The Old College Try: Upside Down

Once again, I'm taking advantage of the Netflix subscription I so desperately want but refuse to pay for. I first saw this trailer on ComingSoon.net and thought it looked CRAZY. You can check it out here!

To me, it was crazy in a super cool, futuristic, reminiscent of 1984 yet mixed with the struggle of the proletariat among the bourgeoisie kind of deal. (Thanks, high school history.) And I thought, "Hey, I could get on board with this. Love Jim Sturgess, I'm warming up to sci-fi...why not give this a go." I hadn't heard anyone talking about it and wondered why, only to realize that it was a foreign release.

Well, my friends, I will kindly suggest that if you enjoy things that make sense, don't watch this movie. It was pretty to look at, the things that happen in this here picture will make you go, "Huh?" If you're worried about ruining the scattered pieces of plot, be warned. There will be spoilers.


This gem is coming at you from the visionary mind of Juan Solanas. I must stress the word visionary, because this plot makes a lot more sense and seems a lot more beautiful when you think about it. It's basically a sci-fi Romeo and Juliet; they can't be together because their bodies have opposite gravitational pulls on separate planets. Realism isn't something Solanas didn't much care for, which I didn't mind because many of the shots were stunning. Dozens of sunsets and sunrises, stars everywhere, cliffs, mountains, oceans, the view of the regular world and the upside down. Conceptually, there was a lot of cool stuff going on that was pleasing to the eye. After a while, though, it all got kind of gimmicky. What was first cool became redundant and...kind of annoying. 45 minutes in, walking, talking, climbing and sitting on the ceiling wasn't crazy anymore. With that said, I can't even imagine experiencing this drunk or baked.  

I wouldn't say I like physics. I didn't take it in high school and I'm notoriously terrible at science and math. Maybe it's my physicist boyfriend that has given me a pseudo-weak spot for the topic. As a sci-fi movie, I'm open to creative liberties for the sake of plot progression. But things got a little out of hand. A recurring element was that Adam's, Jim Sturgess's, Aunt Becky harvested pink bee pollen. Since the bees traveled two and from both worlds, the pollen allowed things to float and have no gravitational pull. Because the bees fed from flowers in two different directions? Mind you, I'm aware that there are plenty of sci-fi films with far goofier premises, but come on.

Also an idea they wanted to hammer home was opposing matter from one universe catching on fire. Quite a few times, Jim Sturgess straps on his anti-gravity boots, and moseyed about the other world. He took his sweet time to soak everything in, while he essentially had fire strapped to chest and feet. The greatest part was how the rules could bend depending on the situation he was in. Going to see Kirstin Dunst's character, Eden, for the first time? He'll last 20 minutes before bursting into flame. Going to lunch with her? Well, that deserves at least two hours. It's just like the classic "let's have sex right now even though someone's about to hack us to little pieces" scene in horror films. There always seems to be just enough time.      

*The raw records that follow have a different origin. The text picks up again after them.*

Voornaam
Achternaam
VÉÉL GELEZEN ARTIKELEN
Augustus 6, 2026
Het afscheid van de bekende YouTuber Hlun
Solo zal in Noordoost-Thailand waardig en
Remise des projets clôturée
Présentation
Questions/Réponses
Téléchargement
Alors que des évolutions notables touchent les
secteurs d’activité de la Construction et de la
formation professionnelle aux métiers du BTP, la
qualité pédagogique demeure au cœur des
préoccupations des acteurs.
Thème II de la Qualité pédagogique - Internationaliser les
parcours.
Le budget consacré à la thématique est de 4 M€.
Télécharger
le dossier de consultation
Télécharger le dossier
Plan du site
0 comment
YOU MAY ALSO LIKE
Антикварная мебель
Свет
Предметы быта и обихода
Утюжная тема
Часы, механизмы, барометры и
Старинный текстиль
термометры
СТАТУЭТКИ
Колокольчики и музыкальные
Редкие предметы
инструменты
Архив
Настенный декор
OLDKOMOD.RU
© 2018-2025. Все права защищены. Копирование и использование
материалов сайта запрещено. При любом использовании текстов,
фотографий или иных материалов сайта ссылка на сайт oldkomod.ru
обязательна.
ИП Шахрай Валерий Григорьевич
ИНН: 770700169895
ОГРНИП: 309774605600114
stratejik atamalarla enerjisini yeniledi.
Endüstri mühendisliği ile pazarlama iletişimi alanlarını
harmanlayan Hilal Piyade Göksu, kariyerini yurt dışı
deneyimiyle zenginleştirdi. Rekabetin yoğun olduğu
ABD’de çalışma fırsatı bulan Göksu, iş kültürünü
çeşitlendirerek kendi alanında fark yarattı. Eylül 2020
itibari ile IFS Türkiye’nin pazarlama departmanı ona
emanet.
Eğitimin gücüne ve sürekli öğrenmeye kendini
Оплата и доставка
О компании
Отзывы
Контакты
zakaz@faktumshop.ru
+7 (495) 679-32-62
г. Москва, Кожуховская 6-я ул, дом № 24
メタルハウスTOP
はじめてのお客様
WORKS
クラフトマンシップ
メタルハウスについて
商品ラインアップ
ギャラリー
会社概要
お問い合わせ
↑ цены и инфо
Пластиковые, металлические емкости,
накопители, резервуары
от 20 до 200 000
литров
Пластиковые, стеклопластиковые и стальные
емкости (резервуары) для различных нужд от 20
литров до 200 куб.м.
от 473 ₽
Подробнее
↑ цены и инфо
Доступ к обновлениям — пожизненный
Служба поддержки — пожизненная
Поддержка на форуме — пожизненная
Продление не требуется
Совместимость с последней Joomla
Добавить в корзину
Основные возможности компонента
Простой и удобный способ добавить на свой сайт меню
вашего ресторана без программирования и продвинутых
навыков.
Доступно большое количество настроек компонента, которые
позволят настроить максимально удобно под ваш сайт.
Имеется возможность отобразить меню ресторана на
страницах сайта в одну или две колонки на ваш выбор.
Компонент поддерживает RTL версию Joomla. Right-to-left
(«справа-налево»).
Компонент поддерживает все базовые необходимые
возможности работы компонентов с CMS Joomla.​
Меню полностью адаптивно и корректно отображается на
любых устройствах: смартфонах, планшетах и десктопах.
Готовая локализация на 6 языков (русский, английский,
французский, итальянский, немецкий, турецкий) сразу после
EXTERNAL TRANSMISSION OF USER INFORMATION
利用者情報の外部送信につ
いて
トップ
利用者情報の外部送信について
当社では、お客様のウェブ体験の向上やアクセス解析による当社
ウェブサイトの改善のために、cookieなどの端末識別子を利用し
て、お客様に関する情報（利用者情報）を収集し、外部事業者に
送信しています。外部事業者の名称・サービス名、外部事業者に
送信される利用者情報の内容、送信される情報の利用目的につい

At the beginning, Adam and Eden...I need to riff on this for a second. Adam and Eden, really? Why the hell don't you just name her Eve? Instead, naming her after the garden in which they lived is somehow better and not at all a religious reference? Ugh. The worst part is I didn't realize that when I was watching.

Ehem, in the beginning, Adam and Eden meet each other and then we see their friendship blossom from their lives as children to teenagers. They fall in love and come up with a system to defy gravity. Adam pulls Eden down to his world with a rope, so they can make out. Unfortunately, the last time they do their rope trick, Adam lets go and Eden goes plummeting. She cracks her head Humpty Dumpty-style and gets diagnosed with amnesia. But this is no ordinary amnesia. You see, she remembers everything in her dreams and after only talking to him twice within a two-day time span (I think), she remembers her whole life pre-accident. Move over, Allie from The Notebook. And as long as I'm dropping references, I might as well throw Titanic in there, too, because there was THAT moment. The trademark "never let go," except they were on a huge slab of concrete suspended in the air inside the frame of a rocket ship. Wow, that sounds a lot crazier than I thought it would.

The coup de grace was at the very end. She somehow found a way to change her gravitational pull and went down to his level. The detail that it's NBD for her to go down to him but it's a felony for him to go up to her seemed to slip past the writers. Anywho, the crown jewel in this crazy ass plot is when she utters the words, "I'm pregnant. With twins." I screamed. These are two people who struggled being together physically throughout the entire movie and, somehow, at the end...she's pregnant with his babies? I couldn't begin to tell you how it happened, as I would imagine it would be terrible. If there had been a zero-gravity sex scene, it would have been hilarious.

I realize this review may not have made the most sense, but it's fitting for a film with a similar theme. Pretty on the outside, with nothing on the inside to back it up. Ah, reminds me of high school.